Thursday, September 22, 2011

Suki

Well, I am very wary of writing this post because I am not certain that I'll be able to do my little Suki justice!  She was a very special friend to me and losing her has left an indescribable hole!


I met Suki 9 years ago.  She was 4 years old and belonged to Marcia, my friend David's girlfriend.  When I moved in with him I had no idea the bond that Suki and I would develop.  I don't know how it began or when it began, I just know that it did, and we really did develop an incredibly tight bond!

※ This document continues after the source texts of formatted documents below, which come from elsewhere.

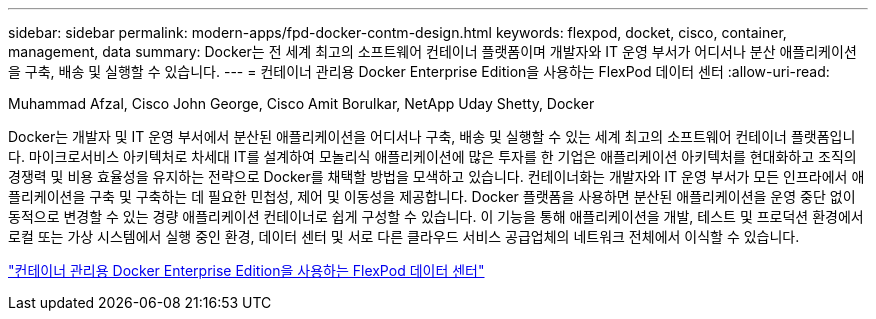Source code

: ---
sidebar: sidebar 
permalink: modern-apps/fpd-docker-contm-design.html 
keywords: flexpod, docket, cisco, container, management, data 
summary: Docker는 전 세계 최고의 소프트웨어 컨테이너 플랫폼이며 개발자와 IT 운영 부서가 어디서나 분산 애플리케이션을 구축, 배송 및 실행할 수 있습니다. 
---
= 컨테이너 관리용 Docker Enterprise Edition을 사용하는 FlexPod 데이터 센터
:allow-uri-read: 


Muhammad Afzal, Cisco John George, Cisco Amit Borulkar, NetApp Uday Shetty, Docker

Docker는 개발자 및 IT 운영 부서에서 분산된 애플리케이션을 어디서나 구축, 배송 및 실행할 수 있는 세계 최고의 소프트웨어 컨테이너 플랫폼입니다. 마이크로서비스 아키텍처로 차세대 IT를 설계하여 모놀리식 애플리케이션에 많은 투자를 한 기업은 애플리케이션 아키텍처를 현대화하고 조직의 경쟁력 및 비용 효율성을 유지하는 전략으로 Docker를 채택할 방법을 모색하고 있습니다. 컨테이너화는 개발자와 IT 운영 부서가 모든 인프라에서 애플리케이션을 구축 및 구축하는 데 필요한 민첩성, 제어 및 이동성을 제공합니다. Docker 플랫폼을 사용하면 분산된 애플리케이션을 운영 중단 없이 동적으로 변경할 수 있는 경량 애플리케이션 컨테이너로 쉽게 구성할 수 있습니다. 이 기능을 통해 애플리케이션을 개발, 테스트 및 프로덕션 환경에서 로컬 또는 가상 시스템에서 실행 중인 환경, 데이터 센터 및 서로 다른 클라우드 서비스 공급업체의 네트워크 전체에서 이식할 수 있습니다.

link:https://www.cisco.com/c/en/us/td/docs/unified_computing/ucs/UCS_CVDs/flexpod_docker_deploy_design.html["컨테이너 관리용 Docker Enterprise Edition을 사용하는 FlexPod 데이터 센터"^]
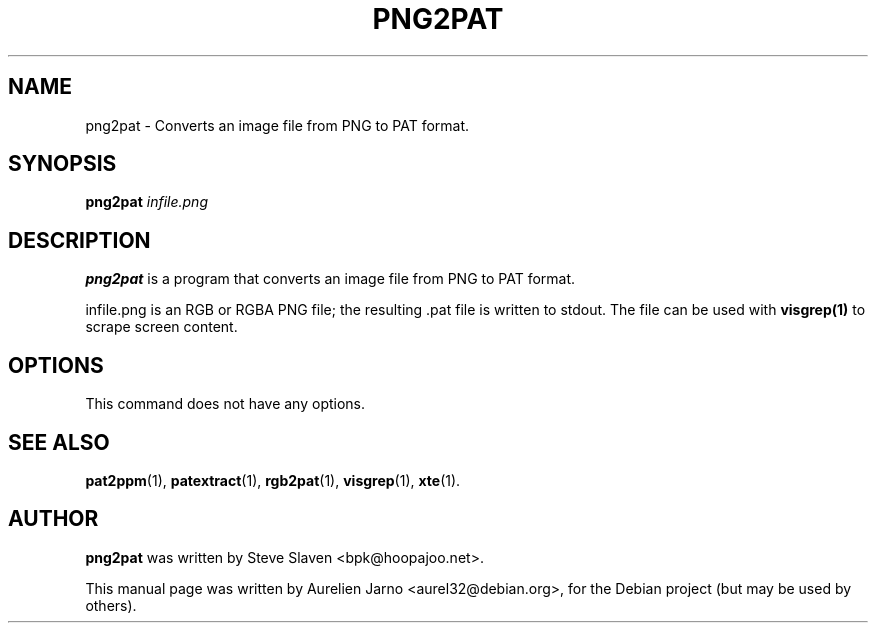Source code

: .\"                                      Hey, EMACS: -*- nroff -*-
.\"
.\" Copyright (C), 2003 Aurelien Jarno
.\"
.\" You may distribute under the terms of the GNU General Public
.\" License as specified in the file /usr/share/common-licences/GPLv2
.\" that comes with the Debian distribution.
.\"
.\" First parameter, NAME, should be all caps
.\" Second parameter, SECTION, should be 1-8, maybe w/ subsection
.\" other parameters are allowed: see man(7), man(1)
.TH PNG2PAT 1 "October 18, 2003"
.\" Please adjust this date whenever revising the manpage.
.\"
.\" Some roff macros, for reference:
.\" .nh        disable hyphenation
.\" .hy        enable hyphenation
.\" .ad l      left justify
.\" .ad b      justify to both left and right margins
.\" .nf        disable filling
.\" .fi        enable filling
.\" .br        insert line break
.\" .sp <n>    insert n+1 empty lines
.\" for manpage-specific macros, see man(7)
.SH NAME
png2pat \- Converts an image file from PNG to PAT format.
.SH SYNOPSIS
.B png2pat
.I "infile.png"
.SH DESCRIPTION
.B png2pat
is a program that converts an image file from PNG to PAT format.
.PP
infile.png is an RGB or RGBA PNG file; the resulting .pat file is written to stdout.
The file can be used with
.B visgrep(1)
to scrape screen content.

.SH OPTIONS
This command does not have any options.

.SH SEE ALSO
.BR pat2ppm (1),
.BR patextract (1),
.BR rgb2pat (1),
.BR visgrep (1),
.BR xte (1).

.SH AUTHOR
.B png2pat
was written by Steve Slaven <bpk@hoopajoo.net>.
.PP
This manual page was written by Aurelien Jarno <aurel32@debian.org>,
for the Debian project (but may be used by others).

I have said to many people that I may not have made the move to Tennessee without the very wonderful birthday gift that Marcia gave me in 2006.  That's when she said that I could bring Suki with me.  I know how much Marcia loved Suki and I know how hard that must have been for her, and I'll be forever grateful to her!

Suki and I had a wonderful 9 years together.  I wasn't the best mommy in the world but I loved her so much!  I looked so forward to seeing her when I got home at night!  There was nothing more special than her waiting for me and greeting me at the door!  Suki was paper trained, and every night I would come in and ask her if she'd been a good girl, and she couldn't wait to take me and show me that she had!  Please excuse the mess that my house was this day, but this is what we did every night when I came home:


Suki couldn't jump up on the furniture so I built 'steps' around the furniture to help Suki climb on.  When she got too old to use those Ray, my friend Debbie's husband, built her a ramp to use.  They have no idea how much it meant to us because it gave Suki her freedom back. 


A lot of people didn't get to see the energetic side of Suki, so here is a little video to show that.  I was trying very hard to get her to bark but she just wouldn't cooperate.


I'm not exactly sure when things changed, it was very gradual.  She stopped barking at me when I came home.  I really miss that attitude bark I used to get when I left her alone too long.  Oh, she would tell me all about it!  We stopped going in to see what a good girl she was, although she always was!  There was no more licking me in the face in the morning when she wanted to get up!  Back then I just wanted to sleep but you had to love it when she did that!  Eventually she loved to sleep even more than I did as you can see in the next video; one of my all time favorites...


What a sweet little angel she was!!!  I took her to get groomed the week before she passed.  She was so exhausted after that she came home and took a nap.  She didn't even eat the treat I gave her.



I had a book club meeting that night and believe it or not, Suki slept through the entire thing even as Tamara and I passed her back and forth, taking turns holding her.  I had spent the whole morning telling her she was getting all gussied up for the ladies, and then she slept right through the entire meeting.  About 5 minutes after everyone left she woke up and I took this picture of her and posted it on the facebook page so that they could see her awake.


Frankie said that it looked like she was saying 'hey, did I miss something?', and I think Frankie was right!

I've got a ton of pictures and a ton of memories that I clearly can't put into this blog, if I did it would quickly turn into a book!  This won't be the last you hear of her or the last pictures that you see of her.  I am certain there will be more from time to time.

It's been a month since I lost my little Suki Luu.  I want to thank everyone for their support during this time.  The facebook comments, the flowers, the calls, the cards.  They all really helped a lot. 

Suki has found her final resting spot inside our air conditioned house, of course.  I can't pick her up and hold her anymore, but she's here; I can feel her.  This is my memorial to Suki. 



The red bracelet that says "Bark Loud" was given to her by my neighbors, Holly and Shawn. The necklace was made by my friend Donna.  I know that she made it for me, to help me get through this time, but I decided to let Suki wear it first and now I just don't have the heart to take it from her. 



I don't know if there really is a Rainbow Bridge but I'd like to believe there is.  I look forward to the day I'll be able to hold my baby again and she can give me the kisses that she always saved just for me.  Until then, I will have the memories and plenty of pictures to remind me of the good times!

1 comment:

  1. I don't know how I never saw this before... it has me in tears. I know it's been a few months now, but I am so sorry for your loss. She looked like a really wonderful companion.